EXERCISE INSTRUCTIONS - Transcribe exactly the lines from the top of the records below through the line that holds "4,1,4,$2,$3,$4,$5,$6,$7,$8,$9,$2,$3,0*", both included, with no pictures.

*** MATERIALS PROVIDED ***

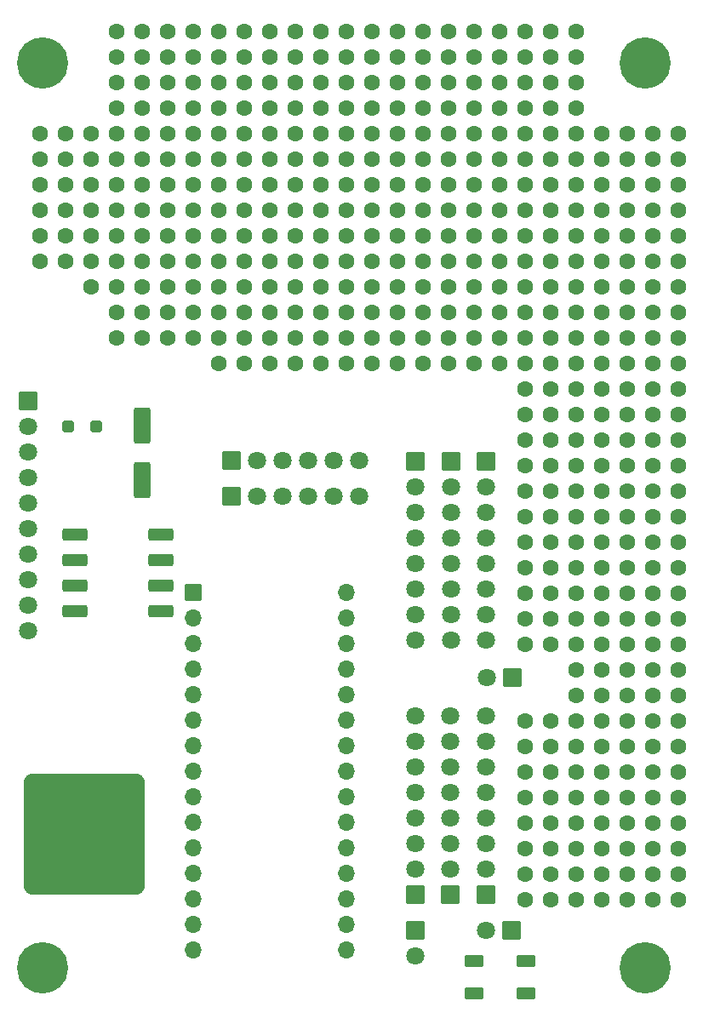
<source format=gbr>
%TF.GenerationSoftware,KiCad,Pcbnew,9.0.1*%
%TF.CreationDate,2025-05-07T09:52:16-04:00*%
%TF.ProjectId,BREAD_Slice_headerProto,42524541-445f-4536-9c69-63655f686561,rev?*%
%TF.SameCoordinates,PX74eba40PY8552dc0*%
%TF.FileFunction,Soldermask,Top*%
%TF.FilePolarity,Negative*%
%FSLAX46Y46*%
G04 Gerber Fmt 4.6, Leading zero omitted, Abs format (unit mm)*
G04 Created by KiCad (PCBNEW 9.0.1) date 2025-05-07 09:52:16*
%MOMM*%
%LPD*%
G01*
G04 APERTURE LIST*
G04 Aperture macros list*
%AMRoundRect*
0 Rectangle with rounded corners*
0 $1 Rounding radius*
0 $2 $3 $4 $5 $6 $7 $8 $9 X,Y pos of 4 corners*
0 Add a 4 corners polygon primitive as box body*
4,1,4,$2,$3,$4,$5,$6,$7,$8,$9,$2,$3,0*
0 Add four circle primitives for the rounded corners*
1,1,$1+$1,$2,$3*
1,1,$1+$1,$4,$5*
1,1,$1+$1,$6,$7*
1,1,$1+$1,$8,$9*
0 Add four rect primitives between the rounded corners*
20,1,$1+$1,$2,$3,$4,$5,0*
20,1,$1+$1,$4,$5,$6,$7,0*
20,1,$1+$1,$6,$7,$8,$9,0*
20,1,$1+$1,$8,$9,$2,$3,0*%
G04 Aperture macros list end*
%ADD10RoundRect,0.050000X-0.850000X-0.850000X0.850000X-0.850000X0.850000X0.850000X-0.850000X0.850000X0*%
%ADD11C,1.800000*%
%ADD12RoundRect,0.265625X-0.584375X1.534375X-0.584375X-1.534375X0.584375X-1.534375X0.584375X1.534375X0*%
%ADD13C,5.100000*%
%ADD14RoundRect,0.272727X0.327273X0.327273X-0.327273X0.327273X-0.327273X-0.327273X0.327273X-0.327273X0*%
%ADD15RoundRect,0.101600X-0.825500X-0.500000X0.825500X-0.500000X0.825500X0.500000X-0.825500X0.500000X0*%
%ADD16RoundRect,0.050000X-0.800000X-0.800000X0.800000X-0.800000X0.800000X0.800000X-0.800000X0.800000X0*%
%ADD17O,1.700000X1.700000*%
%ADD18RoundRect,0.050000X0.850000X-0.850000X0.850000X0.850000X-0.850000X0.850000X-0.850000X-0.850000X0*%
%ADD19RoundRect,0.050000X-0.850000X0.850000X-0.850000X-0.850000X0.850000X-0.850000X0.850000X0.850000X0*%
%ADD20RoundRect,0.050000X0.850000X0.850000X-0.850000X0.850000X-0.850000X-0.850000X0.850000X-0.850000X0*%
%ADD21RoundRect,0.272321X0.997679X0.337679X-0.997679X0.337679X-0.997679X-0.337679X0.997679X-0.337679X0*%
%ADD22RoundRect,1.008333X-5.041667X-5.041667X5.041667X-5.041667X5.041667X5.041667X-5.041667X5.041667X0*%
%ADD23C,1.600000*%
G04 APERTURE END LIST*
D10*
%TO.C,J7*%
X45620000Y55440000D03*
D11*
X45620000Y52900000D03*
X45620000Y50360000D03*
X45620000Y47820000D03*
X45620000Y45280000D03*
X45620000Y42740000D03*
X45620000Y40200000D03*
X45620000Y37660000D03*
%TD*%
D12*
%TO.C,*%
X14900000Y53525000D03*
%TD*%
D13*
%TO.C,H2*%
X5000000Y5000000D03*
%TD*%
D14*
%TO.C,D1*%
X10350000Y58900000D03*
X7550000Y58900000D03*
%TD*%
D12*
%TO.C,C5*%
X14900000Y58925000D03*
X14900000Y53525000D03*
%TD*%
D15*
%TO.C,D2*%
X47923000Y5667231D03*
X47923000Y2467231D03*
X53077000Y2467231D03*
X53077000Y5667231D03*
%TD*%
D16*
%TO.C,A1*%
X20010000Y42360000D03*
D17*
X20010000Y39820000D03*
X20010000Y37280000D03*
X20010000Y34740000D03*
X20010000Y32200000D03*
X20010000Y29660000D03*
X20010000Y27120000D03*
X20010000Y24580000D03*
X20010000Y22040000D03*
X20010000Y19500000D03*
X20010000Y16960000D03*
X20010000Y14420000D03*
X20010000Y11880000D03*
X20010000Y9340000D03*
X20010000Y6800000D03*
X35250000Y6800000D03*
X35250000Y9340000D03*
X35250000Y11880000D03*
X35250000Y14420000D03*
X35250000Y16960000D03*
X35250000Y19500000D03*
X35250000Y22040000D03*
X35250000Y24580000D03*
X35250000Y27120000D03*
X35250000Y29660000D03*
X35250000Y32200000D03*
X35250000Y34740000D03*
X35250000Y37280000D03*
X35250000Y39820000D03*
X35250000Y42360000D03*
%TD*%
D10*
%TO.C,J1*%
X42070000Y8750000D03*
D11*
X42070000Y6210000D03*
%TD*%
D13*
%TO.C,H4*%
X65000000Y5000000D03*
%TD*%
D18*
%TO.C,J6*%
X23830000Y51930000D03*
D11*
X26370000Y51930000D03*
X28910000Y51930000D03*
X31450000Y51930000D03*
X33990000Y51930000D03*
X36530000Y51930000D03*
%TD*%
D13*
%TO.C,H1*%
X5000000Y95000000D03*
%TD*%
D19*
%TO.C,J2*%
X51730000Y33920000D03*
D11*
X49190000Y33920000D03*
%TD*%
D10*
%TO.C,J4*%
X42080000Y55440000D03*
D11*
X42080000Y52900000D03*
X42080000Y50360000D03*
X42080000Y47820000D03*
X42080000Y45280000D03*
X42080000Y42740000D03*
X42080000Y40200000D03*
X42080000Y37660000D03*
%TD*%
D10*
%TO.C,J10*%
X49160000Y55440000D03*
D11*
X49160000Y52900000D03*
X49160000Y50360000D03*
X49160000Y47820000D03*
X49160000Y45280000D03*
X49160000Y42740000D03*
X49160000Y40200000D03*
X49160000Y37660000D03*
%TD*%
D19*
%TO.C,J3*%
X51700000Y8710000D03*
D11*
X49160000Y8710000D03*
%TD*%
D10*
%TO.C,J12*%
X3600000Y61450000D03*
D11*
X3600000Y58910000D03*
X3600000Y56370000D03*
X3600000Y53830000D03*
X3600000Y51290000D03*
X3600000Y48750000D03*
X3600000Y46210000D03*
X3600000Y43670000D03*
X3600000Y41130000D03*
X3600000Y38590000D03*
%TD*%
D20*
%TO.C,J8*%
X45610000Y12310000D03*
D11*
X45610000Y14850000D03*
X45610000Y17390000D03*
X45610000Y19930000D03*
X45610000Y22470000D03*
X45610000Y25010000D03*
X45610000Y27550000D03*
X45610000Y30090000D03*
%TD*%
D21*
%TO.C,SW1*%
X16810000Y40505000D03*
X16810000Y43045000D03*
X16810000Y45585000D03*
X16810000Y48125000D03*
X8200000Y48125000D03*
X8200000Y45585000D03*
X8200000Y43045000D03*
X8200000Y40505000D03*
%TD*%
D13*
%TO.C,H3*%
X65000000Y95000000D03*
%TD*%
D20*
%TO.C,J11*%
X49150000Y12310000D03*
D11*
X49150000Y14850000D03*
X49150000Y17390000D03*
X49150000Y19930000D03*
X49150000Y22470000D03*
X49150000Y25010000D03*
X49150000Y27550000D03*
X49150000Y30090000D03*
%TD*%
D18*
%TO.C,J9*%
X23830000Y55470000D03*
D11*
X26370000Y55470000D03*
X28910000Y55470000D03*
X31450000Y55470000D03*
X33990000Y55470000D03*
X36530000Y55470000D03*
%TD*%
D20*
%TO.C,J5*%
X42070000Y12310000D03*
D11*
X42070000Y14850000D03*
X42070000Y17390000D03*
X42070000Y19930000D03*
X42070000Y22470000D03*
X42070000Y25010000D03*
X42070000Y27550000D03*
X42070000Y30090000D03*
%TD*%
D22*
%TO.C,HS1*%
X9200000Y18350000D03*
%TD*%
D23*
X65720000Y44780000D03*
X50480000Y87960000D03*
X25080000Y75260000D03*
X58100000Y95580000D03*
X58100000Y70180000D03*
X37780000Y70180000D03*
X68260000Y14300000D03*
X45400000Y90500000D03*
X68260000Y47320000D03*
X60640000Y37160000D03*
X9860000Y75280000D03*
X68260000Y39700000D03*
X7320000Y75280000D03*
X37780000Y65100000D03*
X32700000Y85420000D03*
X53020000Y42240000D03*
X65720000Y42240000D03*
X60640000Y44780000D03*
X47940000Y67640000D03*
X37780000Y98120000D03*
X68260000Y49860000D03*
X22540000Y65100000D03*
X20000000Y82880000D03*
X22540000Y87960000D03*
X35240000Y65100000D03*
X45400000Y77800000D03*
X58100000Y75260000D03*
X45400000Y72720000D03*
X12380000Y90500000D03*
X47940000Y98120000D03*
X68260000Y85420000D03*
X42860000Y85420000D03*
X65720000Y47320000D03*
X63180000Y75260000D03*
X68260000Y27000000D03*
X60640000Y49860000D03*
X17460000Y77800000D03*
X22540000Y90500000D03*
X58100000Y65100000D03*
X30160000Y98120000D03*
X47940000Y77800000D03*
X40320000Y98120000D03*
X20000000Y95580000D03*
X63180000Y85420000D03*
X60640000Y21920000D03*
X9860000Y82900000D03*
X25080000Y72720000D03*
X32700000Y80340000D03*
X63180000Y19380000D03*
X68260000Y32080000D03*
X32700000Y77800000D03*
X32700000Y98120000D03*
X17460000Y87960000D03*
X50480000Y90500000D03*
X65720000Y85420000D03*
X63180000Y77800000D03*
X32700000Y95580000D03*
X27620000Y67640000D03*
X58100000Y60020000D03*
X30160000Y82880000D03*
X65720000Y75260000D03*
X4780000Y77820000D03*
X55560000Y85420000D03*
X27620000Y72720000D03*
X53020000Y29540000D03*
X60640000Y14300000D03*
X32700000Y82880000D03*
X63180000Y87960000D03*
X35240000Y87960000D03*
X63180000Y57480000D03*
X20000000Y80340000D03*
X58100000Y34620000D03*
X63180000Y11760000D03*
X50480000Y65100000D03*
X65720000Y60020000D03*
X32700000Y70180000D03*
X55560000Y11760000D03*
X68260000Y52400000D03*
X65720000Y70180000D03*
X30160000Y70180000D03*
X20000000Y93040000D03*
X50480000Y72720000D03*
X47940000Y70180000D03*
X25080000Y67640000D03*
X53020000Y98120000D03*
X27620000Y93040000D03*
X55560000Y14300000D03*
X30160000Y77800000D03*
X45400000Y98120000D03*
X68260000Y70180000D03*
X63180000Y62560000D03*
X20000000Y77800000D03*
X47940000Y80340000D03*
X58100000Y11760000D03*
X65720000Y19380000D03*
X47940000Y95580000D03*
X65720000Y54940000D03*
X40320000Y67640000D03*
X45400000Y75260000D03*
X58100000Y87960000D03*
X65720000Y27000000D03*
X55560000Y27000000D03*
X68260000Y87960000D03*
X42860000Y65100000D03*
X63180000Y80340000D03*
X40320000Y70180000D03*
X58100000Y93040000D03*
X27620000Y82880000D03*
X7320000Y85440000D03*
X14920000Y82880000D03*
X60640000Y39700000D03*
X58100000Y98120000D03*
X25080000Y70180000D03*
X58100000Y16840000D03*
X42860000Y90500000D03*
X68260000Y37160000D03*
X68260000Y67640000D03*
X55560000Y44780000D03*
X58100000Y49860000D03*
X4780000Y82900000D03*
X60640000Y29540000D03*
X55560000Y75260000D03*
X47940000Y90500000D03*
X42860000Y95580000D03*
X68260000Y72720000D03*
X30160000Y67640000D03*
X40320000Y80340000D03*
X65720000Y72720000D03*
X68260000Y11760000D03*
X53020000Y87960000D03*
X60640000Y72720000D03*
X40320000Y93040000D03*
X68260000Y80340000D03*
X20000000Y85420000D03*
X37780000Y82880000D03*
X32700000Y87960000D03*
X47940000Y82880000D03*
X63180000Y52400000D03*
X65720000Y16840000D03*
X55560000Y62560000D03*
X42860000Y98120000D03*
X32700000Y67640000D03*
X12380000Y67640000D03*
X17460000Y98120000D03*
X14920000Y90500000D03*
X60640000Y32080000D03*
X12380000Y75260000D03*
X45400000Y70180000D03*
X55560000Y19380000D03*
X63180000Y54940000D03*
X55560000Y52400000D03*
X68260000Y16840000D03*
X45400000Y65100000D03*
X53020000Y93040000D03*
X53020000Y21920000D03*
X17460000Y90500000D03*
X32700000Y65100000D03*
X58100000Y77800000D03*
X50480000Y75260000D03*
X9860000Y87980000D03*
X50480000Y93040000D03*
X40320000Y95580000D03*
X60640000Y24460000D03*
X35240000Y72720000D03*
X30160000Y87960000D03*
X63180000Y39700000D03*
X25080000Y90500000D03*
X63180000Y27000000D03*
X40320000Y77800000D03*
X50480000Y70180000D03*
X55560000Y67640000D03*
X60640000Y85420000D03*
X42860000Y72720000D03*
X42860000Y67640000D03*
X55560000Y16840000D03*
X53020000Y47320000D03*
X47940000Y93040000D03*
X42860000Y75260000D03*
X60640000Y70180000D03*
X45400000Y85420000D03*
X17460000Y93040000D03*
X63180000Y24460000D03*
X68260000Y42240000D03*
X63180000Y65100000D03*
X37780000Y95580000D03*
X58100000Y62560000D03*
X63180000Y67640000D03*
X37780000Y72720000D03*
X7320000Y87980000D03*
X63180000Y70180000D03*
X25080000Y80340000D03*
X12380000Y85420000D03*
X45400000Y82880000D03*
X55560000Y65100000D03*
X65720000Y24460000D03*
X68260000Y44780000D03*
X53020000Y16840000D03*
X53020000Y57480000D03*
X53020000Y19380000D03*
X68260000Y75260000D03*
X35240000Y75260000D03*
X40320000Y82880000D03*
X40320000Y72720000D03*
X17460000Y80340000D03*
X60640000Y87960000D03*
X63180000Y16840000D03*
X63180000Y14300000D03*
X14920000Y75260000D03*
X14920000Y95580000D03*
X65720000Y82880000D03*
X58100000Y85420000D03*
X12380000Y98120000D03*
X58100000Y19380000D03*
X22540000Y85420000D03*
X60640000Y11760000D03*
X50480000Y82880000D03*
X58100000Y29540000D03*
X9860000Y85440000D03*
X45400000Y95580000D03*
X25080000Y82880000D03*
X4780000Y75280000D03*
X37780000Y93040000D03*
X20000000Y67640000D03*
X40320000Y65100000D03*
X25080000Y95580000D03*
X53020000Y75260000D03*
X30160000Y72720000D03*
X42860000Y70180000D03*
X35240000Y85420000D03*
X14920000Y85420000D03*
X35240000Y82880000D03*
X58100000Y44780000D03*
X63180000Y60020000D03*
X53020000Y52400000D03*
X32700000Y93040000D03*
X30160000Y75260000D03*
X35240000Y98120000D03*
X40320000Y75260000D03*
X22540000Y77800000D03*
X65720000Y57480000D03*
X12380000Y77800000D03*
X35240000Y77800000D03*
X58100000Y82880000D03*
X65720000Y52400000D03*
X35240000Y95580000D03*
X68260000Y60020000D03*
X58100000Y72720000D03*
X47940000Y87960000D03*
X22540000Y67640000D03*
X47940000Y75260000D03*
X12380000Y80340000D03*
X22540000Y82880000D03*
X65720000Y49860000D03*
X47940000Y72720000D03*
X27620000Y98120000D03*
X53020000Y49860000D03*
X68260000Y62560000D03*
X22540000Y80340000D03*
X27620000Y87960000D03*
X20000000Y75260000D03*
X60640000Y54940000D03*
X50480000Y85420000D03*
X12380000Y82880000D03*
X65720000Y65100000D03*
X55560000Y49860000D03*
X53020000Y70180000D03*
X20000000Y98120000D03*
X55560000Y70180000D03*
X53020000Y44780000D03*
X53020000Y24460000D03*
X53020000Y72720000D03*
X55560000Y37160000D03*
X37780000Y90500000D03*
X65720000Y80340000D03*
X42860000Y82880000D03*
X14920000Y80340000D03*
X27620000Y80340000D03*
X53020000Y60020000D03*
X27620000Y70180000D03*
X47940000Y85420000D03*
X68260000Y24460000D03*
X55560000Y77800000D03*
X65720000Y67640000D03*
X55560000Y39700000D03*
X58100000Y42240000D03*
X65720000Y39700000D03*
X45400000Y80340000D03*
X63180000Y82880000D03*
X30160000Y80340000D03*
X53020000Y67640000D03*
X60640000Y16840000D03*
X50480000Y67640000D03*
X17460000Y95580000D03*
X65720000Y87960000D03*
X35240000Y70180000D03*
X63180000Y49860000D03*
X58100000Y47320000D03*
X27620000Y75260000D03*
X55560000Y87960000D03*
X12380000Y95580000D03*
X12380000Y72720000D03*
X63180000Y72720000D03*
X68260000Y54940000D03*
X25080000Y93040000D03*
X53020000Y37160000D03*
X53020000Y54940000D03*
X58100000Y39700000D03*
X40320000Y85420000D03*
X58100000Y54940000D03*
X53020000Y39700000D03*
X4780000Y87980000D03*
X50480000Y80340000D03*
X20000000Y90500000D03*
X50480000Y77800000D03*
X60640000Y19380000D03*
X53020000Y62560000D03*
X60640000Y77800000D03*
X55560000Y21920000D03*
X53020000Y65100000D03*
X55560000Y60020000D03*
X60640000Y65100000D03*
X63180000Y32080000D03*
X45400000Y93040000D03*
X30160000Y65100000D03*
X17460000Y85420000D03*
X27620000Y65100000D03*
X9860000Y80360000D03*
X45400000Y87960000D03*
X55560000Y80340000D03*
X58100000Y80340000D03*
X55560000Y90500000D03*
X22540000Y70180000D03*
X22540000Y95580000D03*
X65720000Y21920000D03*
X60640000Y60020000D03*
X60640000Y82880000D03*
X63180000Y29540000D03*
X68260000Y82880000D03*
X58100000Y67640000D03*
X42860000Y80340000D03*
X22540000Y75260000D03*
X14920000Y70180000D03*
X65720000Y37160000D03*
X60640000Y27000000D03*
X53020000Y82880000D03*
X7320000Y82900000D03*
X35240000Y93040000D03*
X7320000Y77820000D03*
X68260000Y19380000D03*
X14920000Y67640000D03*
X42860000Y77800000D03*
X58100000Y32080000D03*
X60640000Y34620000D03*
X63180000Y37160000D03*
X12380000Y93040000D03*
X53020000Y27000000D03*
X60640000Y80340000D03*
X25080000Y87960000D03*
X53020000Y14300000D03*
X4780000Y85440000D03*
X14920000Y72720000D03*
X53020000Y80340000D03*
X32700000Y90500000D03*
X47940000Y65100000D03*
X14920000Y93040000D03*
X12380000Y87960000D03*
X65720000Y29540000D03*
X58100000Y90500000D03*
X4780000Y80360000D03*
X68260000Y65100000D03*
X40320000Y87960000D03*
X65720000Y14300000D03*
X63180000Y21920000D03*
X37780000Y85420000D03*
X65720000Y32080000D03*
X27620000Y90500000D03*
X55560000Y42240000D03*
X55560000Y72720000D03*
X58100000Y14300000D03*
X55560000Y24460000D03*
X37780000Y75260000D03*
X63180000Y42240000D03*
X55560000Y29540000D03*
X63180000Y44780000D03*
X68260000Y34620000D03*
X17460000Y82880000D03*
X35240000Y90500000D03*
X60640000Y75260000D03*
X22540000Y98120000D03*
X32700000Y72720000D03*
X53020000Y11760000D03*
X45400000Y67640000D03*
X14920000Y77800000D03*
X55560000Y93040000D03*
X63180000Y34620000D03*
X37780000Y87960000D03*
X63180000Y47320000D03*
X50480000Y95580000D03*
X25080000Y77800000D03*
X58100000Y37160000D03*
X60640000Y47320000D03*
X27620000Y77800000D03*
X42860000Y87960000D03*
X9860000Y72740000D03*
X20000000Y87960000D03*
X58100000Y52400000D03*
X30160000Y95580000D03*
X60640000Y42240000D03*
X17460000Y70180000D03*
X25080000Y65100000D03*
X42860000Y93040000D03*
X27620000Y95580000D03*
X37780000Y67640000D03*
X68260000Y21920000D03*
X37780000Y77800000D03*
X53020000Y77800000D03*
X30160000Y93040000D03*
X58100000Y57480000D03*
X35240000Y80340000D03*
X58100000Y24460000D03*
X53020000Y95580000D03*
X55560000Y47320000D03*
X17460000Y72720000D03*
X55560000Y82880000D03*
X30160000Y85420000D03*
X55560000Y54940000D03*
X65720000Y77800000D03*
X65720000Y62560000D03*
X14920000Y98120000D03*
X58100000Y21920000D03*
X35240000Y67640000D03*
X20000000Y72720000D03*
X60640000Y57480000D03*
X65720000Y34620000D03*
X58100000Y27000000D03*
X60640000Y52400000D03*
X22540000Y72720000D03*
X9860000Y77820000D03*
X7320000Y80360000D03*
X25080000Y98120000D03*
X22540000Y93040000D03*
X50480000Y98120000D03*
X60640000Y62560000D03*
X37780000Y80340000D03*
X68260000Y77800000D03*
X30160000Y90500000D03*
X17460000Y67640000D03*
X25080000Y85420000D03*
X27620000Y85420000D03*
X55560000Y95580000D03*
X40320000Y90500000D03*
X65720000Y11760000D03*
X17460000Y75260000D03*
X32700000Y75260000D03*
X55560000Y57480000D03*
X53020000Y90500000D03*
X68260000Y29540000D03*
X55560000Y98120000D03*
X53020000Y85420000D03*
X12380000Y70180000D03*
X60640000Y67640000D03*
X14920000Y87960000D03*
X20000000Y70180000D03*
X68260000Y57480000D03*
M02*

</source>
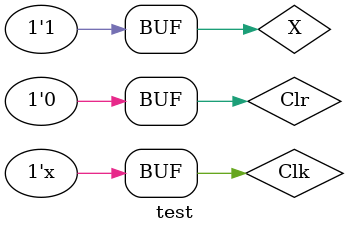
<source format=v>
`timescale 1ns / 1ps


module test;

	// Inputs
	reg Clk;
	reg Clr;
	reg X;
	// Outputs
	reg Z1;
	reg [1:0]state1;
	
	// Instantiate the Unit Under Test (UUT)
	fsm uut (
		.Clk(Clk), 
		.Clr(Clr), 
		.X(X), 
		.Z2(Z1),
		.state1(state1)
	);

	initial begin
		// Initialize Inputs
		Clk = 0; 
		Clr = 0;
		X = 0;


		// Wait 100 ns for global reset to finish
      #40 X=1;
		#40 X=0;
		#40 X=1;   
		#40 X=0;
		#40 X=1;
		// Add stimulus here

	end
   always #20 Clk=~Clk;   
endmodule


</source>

*** End of MATERIALS PROVIDED ***

SOLUTION FOR THIS TASK -
<source format=gbr>
%TF.GenerationSoftware,KiCad,Pcbnew,9.0.1*%
%TF.CreationDate,2025-05-07T09:52:16-04:00*%
%TF.ProjectId,BREAD_Slice_headerProto,42524541-445f-4536-9c69-63655f686561,rev?*%
%TF.SameCoordinates,PX74eba40PY8552dc0*%
%TF.FileFunction,Soldermask,Top*%
%TF.FilePolarity,Negative*%
%FSLAX46Y46*%
G04 Gerber Fmt 4.6, Leading zero omitted, Abs format (unit mm)*
G04 Created by KiCad (PCBNEW 9.0.1) date 2025-05-07 09:52:16*
%MOMM*%
%LPD*%
G01*
G04 APERTURE LIST*
G04 Aperture macros list*
%AMRoundRect*
0 Rectangle with rounded corners*
0 $1 Rounding radius*
0 $2 $3 $4 $5 $6 $7 $8 $9 X,Y pos of 4 corners*
0 Add a 4 corners polygon primitive as box body*
4,1,4,$2,$3,$4,$5,$6,$7,$8,$9,$2,$3,0*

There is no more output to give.